Lincoln Boehm, associate creative director at Johannes Leonardo, is selling two shirts with a logo he designed that spells out "Ja-m-aica, Queens" in the style of In-N-Out Burger’s logo. He created a page on Shopify to sell the shirts with a pledge to donate all proceeds to the New York City Food Bank.
"I just figured it’s rare to get this many eyes on something, so I might as well try to leverage it for good," Boehm said. "I thought using a double cheeseburger on the ground to raise money to feed hungry people had a nice sort of symbolism to it."
How did an In-N-Out Burger in mint condition wind up on a street not far from John F. Kennedy International Airport? It’s still a mystery. Boehm said he was "shaken to [his] core" when he saw the pristine burger on a Queens street because In-N-Out only operates locations in California, Nevada, Arizona, Utah, Texas and Oregon. After posting an image of the burger, wrapper and all, on his Instagram account, the mystery went viral and was covered by the New York Post and other media outlets.
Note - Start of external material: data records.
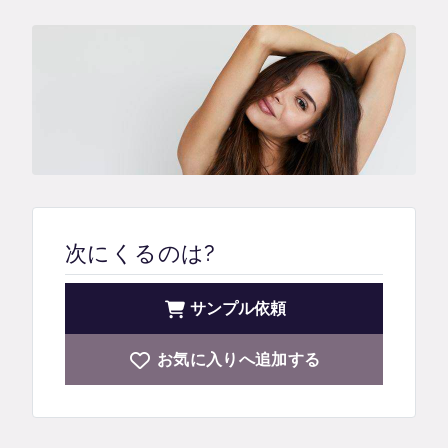
次にくるのは?
サンプル依頼
お気に入りへ追加する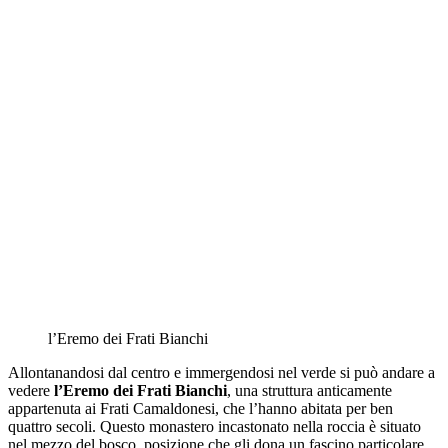
l’Eremo dei Frati Bianchi
Allontanandosi dal centro e immergendosi nel verde si può andare a
vedere
l’Eremo dei Frati Bianchi
, una struttura anticamente
appartenuta ai Frati Camaldonesi, che l’hanno abitata per ben
quattro secoli. Questo monastero incastonato nella roccia è situato
nel mezzo del bosco, posizione che gli dona un fascino particolare.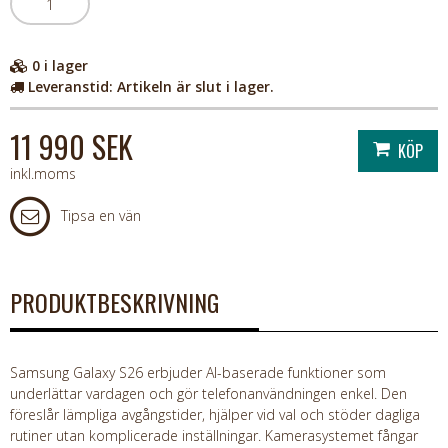
0
i lager
Leveranstid:
Artikeln är slut i lager.
11 990 SEK
inkl.moms
Tipsa en vän
PRODUKTBESKRIVNING
Samsung Galaxy S26 erbjuder AI-baserade funktioner som
underlättar vardagen och gör telefonanvändningen enkel. Den
föreslår lämpliga avgångstider, hjälper vid val och stöder dagliga
rutiner utan komplicerade inställningar. Kamerasystemet fångar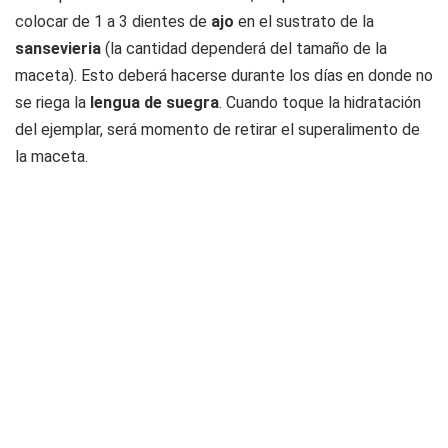
colocar de 1 a 3 dientes de
ajo
en el sustrato de la
sansevieria
(la cantidad dependerá del tamaño de la
maceta). Esto deberá hacerse durante los días en donde no
se riega la
lengua de suegra
. Cuando toque la hidratación
del ejemplar, será momento de retirar el superalimento de
la maceta.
While it looked like a stunt and smelled like a well-done stunt, the burger chain said it had nothing to do with the burger’s appearance, according to In-N-Out VP of operations Denny Warnick.
Boehm said that he did find one coincidence. "The idea [for the shirts] actually stemmed from me doing some illuminati-esque sniffing around trying to see if ‘Jamaica, Queens’ and ‘In-N-Out Burger’ have the same number of characters," he said, "which they do if you count the hyphens and comma – 15 characters each."
Boehm noted that he is not profiting from the shirts, just making the most out of an unusual occurrence.
"I’m just trying to use a ridiculously absurd situation to raise money for a worthy cause," Boehm said.